I have a query that creates a table view and then another that queries the view. The results are extremely slow. Here is the code:

create or replace view $view_table_name as select * from wp_2_postmeta where post_id IN (                           
                        select ID FROM wp_2_posts wposts 
                            LEFT JOIN wp_2_term_relationships ON (wposts.ID = wp_2_term_relationships.object_id) 
                            LEFT JOIN wp_2_term_taxonomy ON (wp_2_term_relationships.term_taxonomy_id = wp_2_term_taxonomy.term_taxonomy_id) 
                        WHERE wp_2_term_taxonomy.taxonomy = 'category'
                            AND wp_2_term_taxonomy.parent = $cat || wp_2_term_taxonomy.term_id = $cat                                                                                                                       
                            AND wposts.post_status = 'publish' 
                            AND wposts.post_type = 'post')

The $values have been put it in for this example that queries the view table for the results.

select distinct(ID)
FROM $view_table_name wposts
    LEFT JOIN wp_2_postmeta wpostmeta
        ON wposts.ID = wpostmeta.post_id
WHERE post_status = 'publish'
    AND ID NOT IN (SELECT post_id
                   FROM wp_2_postmeta
                   WHERE meta_key = '$var' && meta_value = '$value1')
    AND ID NOT IN (SELECT post_id
                   FROM wp_2_postmeta
                   WHERE meta_key = '$var' && meta_value = '$value2')
    AND ID NOT IN (SELECT post_id
                   FROM wp_2_postmeta
                   WHERE meta_key = '$var' && meta_value = '$value3')
    AND postmeta.meta_key = 'pd_form'
ORDER BY CASE wpostmeta.meta_value
             WHEN '$value5' THEN 1
             WHEN '$value6' THEN 2
             WHEN '$value7' THEN 3
             WHEN '$value8' THEN 4
             WHEN '$value9' THEN 5
             WHEN '$value10' THEN 6
             WHEN '$value11' THEN 7
             WHEN '$value11' THEN 8
         END;
A: 

The main problem here is a subquery in IN condition. Instead executing the subquery and then checking in the outer table for correspondences, MySQL is known to transform the query into a correlated subquery which is executed for each row in the outer table.

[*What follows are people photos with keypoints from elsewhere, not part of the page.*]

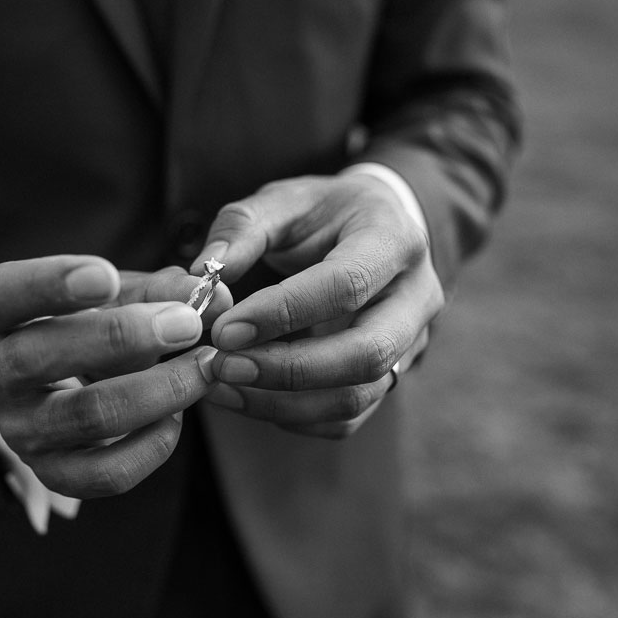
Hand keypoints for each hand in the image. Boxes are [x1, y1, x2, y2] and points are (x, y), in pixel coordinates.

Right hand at [0, 255, 230, 497]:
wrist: (70, 383)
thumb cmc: (91, 324)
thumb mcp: (117, 295)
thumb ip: (161, 291)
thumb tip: (217, 297)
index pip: (4, 295)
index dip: (51, 284)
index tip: (107, 275)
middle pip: (39, 357)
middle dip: (121, 337)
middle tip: (185, 322)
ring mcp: (18, 429)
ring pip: (82, 415)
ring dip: (156, 390)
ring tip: (202, 368)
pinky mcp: (52, 473)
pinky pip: (103, 473)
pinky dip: (151, 446)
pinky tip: (177, 417)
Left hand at [190, 172, 443, 438]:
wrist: (373, 230)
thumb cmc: (322, 213)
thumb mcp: (283, 201)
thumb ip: (241, 229)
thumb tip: (202, 274)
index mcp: (394, 240)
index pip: (346, 285)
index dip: (283, 312)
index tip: (224, 328)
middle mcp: (416, 298)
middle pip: (366, 353)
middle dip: (287, 369)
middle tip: (221, 365)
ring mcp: (410, 344)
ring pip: (357, 395)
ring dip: (282, 401)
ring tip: (221, 385)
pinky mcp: (389, 377)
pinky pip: (345, 417)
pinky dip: (291, 416)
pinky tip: (244, 396)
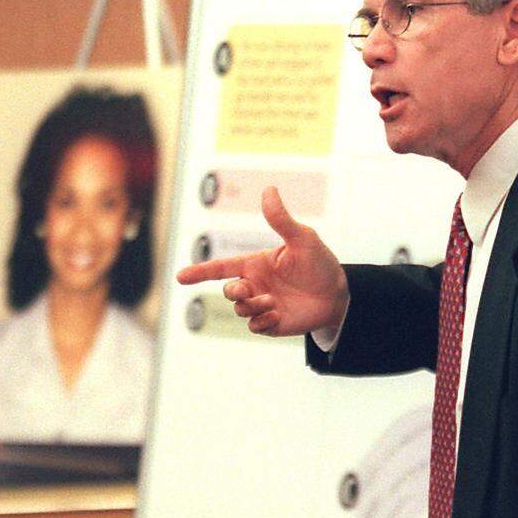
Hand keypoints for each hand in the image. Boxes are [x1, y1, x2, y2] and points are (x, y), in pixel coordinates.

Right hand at [176, 186, 348, 335]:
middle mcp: (255, 285)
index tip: (180, 277)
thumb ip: (281, 219)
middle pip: (229, 291)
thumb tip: (269, 190)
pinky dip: (262, 322)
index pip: (221, 267)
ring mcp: (262, 305)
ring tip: (273, 302)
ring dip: (253, 306)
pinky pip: (255, 327)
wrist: (337, 293)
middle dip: (233, 291)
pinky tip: (278, 315)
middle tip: (247, 290)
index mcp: (255, 264)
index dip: (200, 272)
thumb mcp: (302, 238)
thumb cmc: (319, 262)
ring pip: (241, 310)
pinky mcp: (272, 323)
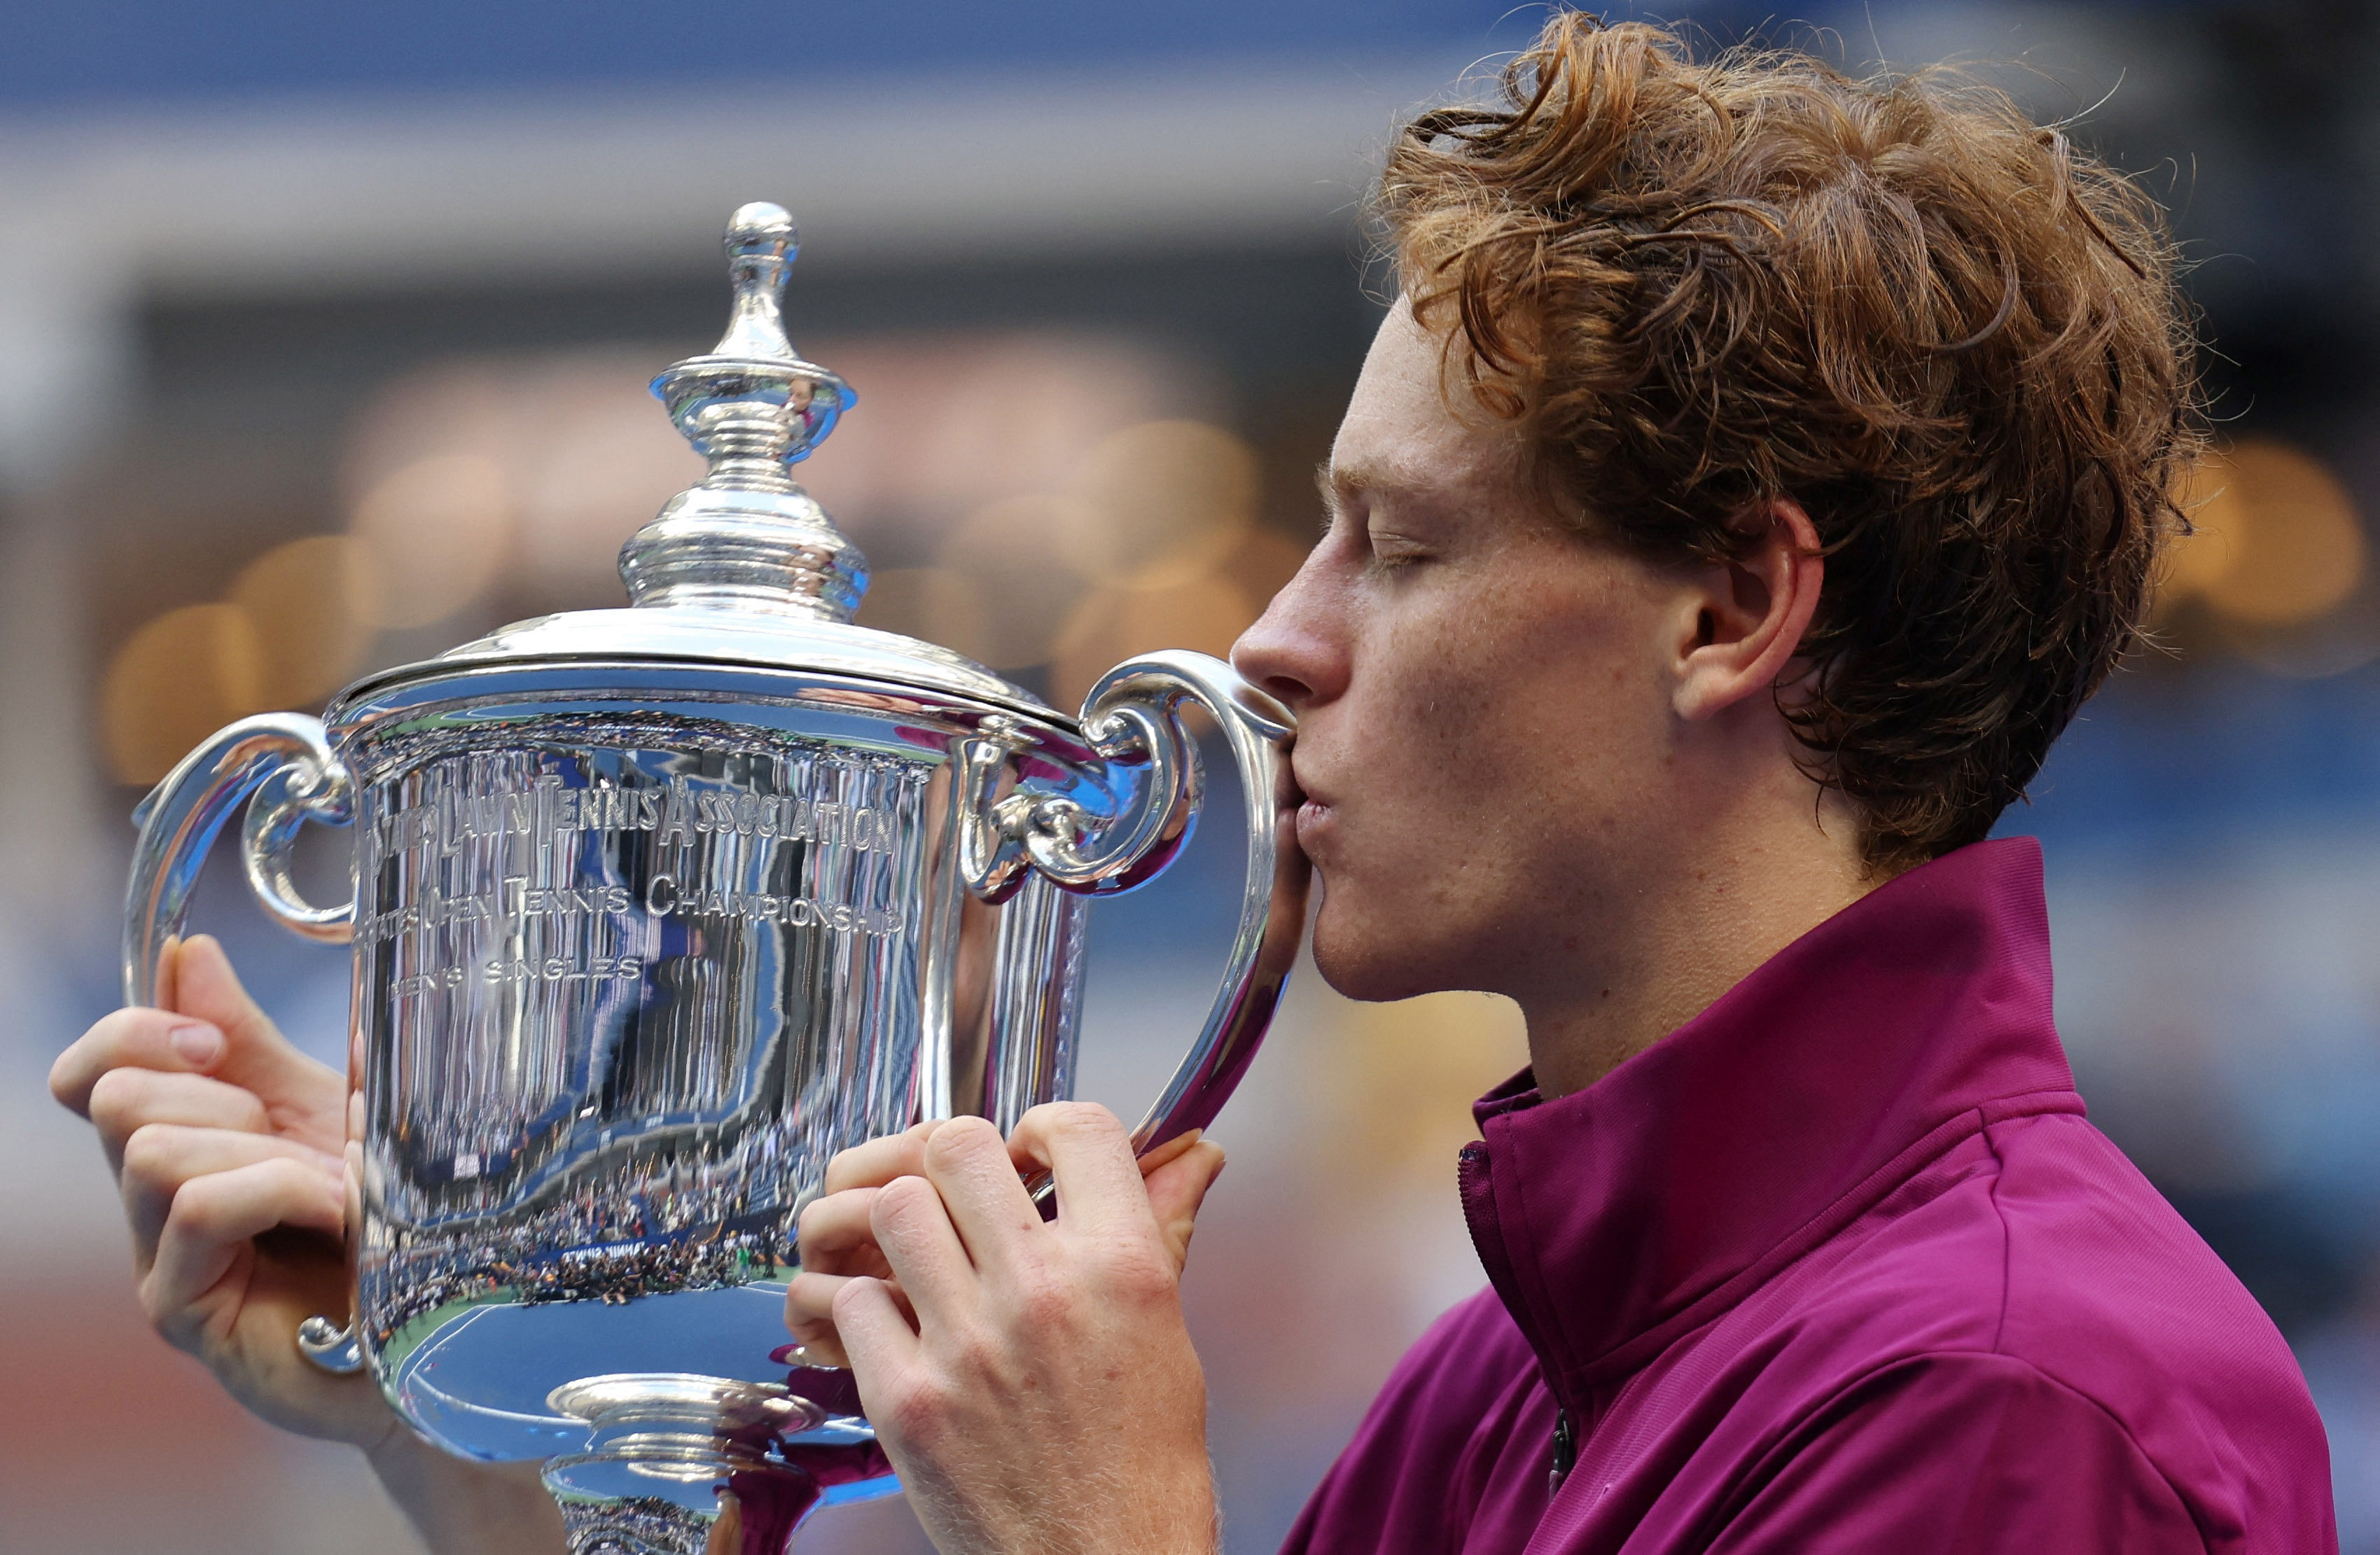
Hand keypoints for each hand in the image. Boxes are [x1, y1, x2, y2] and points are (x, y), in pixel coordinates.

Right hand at [50, 934, 389, 1446]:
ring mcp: (162, 1260)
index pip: (91, 1074)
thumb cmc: (388, 1223)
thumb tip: (186, 954)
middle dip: (219, 1097)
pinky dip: (273, 1192)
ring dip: (262, 1154)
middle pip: (115, 1101)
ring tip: (333, 1192)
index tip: (210, 1038)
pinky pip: (194, 1209)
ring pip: (150, 1153)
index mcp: (186, 1140)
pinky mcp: (183, 1310)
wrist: (445, 1320)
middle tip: (299, 1140)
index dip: (131, 1032)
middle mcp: (155, 1202)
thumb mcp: (328, 1108)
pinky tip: (332, 1216)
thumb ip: (254, 1043)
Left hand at [785, 1105, 1224, 1554]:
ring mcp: (967, 1345)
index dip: (1043, 1125)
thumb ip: (1161, 1232)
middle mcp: (1043, 1292)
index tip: (1032, 1153)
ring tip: (924, 1257)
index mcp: (1121, 1268)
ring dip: (903, 1227)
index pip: (1076, 1128)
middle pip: (959, 1147)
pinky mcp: (908, 1400)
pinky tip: (897, 1328)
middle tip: (965, 1195)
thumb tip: (1193, 1156)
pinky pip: (851, 1303)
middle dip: (957, 1161)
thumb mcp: (1170, 1333)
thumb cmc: (1144, 1464)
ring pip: (893, 1212)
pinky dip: (864, 1307)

The usual solution is to get rid of the subquery in the IN in favour of a JOIN.

Another problem is that you use OUTER JOIN instead of inner JOIN though you do not actually need it (MySQL is usually smart enough to optimize it when it is trivial, but anyway you should express your intention more clearly).

And one more thing. Both queries seem to be dynamically generated. Beside optimizing the query itself, one should think how not to break the calling code. That may be tricky though.

Optimizing wordpress is always an interesting challenge.